Andre Ethier has avoided a salary arbitration hearing by signing a one-year deal for $10.95 million plus minimal incentives – a deal so modest, given what he could have potentially earned, that it's almost as if Ethier has taken a Dale Carnegie approach to 2012.
Tip of the hat, no muss, no fuss, let's play ball.

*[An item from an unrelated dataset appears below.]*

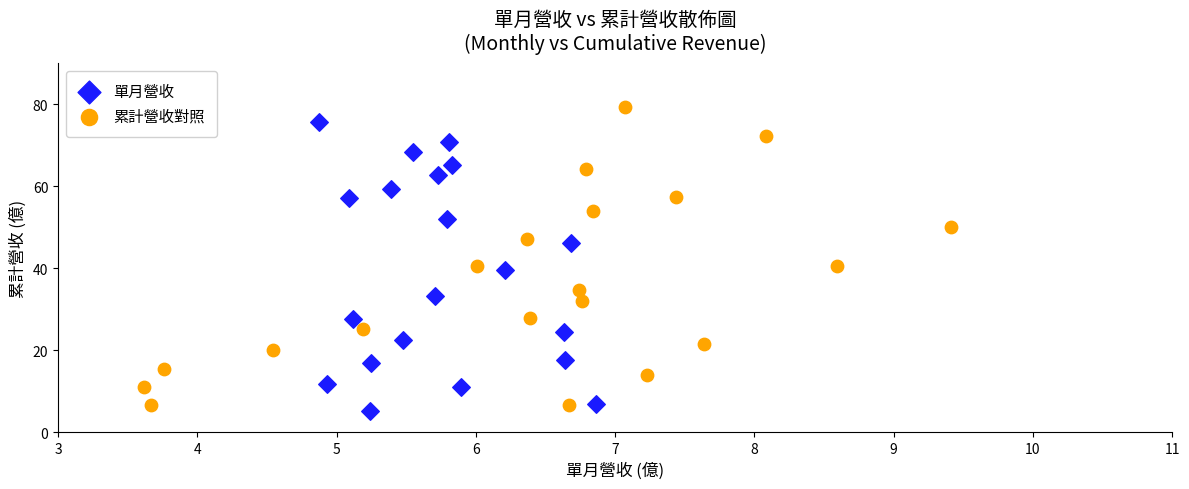

Which series contains the highest Y value?

累計營收對照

Based on the history of raises for arbitration-eligible players of his caliber, I had projected in September that Ethier (who made $9.25 million last year) could pull $13 million in salary for 2012. On this, I wasn't alone: Eric Stephen of True Blue L.A. reached the same conclusion, while Mike Petriello of Mike Scioscia's Tragic Illness was close behind at $12 million. By my estimation, $10.95 million (plus $25,000 for reaching 600 plate appearances and again for 625 plate appearances, according to ESPNLosAngeles.com's Tony Jackson) is roughly the minimum Ethier would have gotten in salary arbitration – the figure he would have ended up with had he lost.
If you're wondering why Ethier would be guaranteed a raise even after a decline in performance last year, you have a lot to learn about Major League Baseball's salary structure. By way of comparison, James Loney got a 57 percent salary bump after the 2010 season despite falling to a .723 OPS that year. Ethier just pulled an 18 percent increase.
Perhaps all of us overestimated what Ethier could get this year, but it would appear that he simply wanted to just take care of business and have no part of a protracted conflict.
Now the path is clear for Ethier to pursue a healthy rebound from his career-low 11-homer, .789 OPS season, not to mention a reversal of his decline against left-handed pitching. Ethier obviously won't end up in the poorhouse should he fall short, but all in all, a comfortable peace between the Dodgers and Ethier would seem to be a good thing.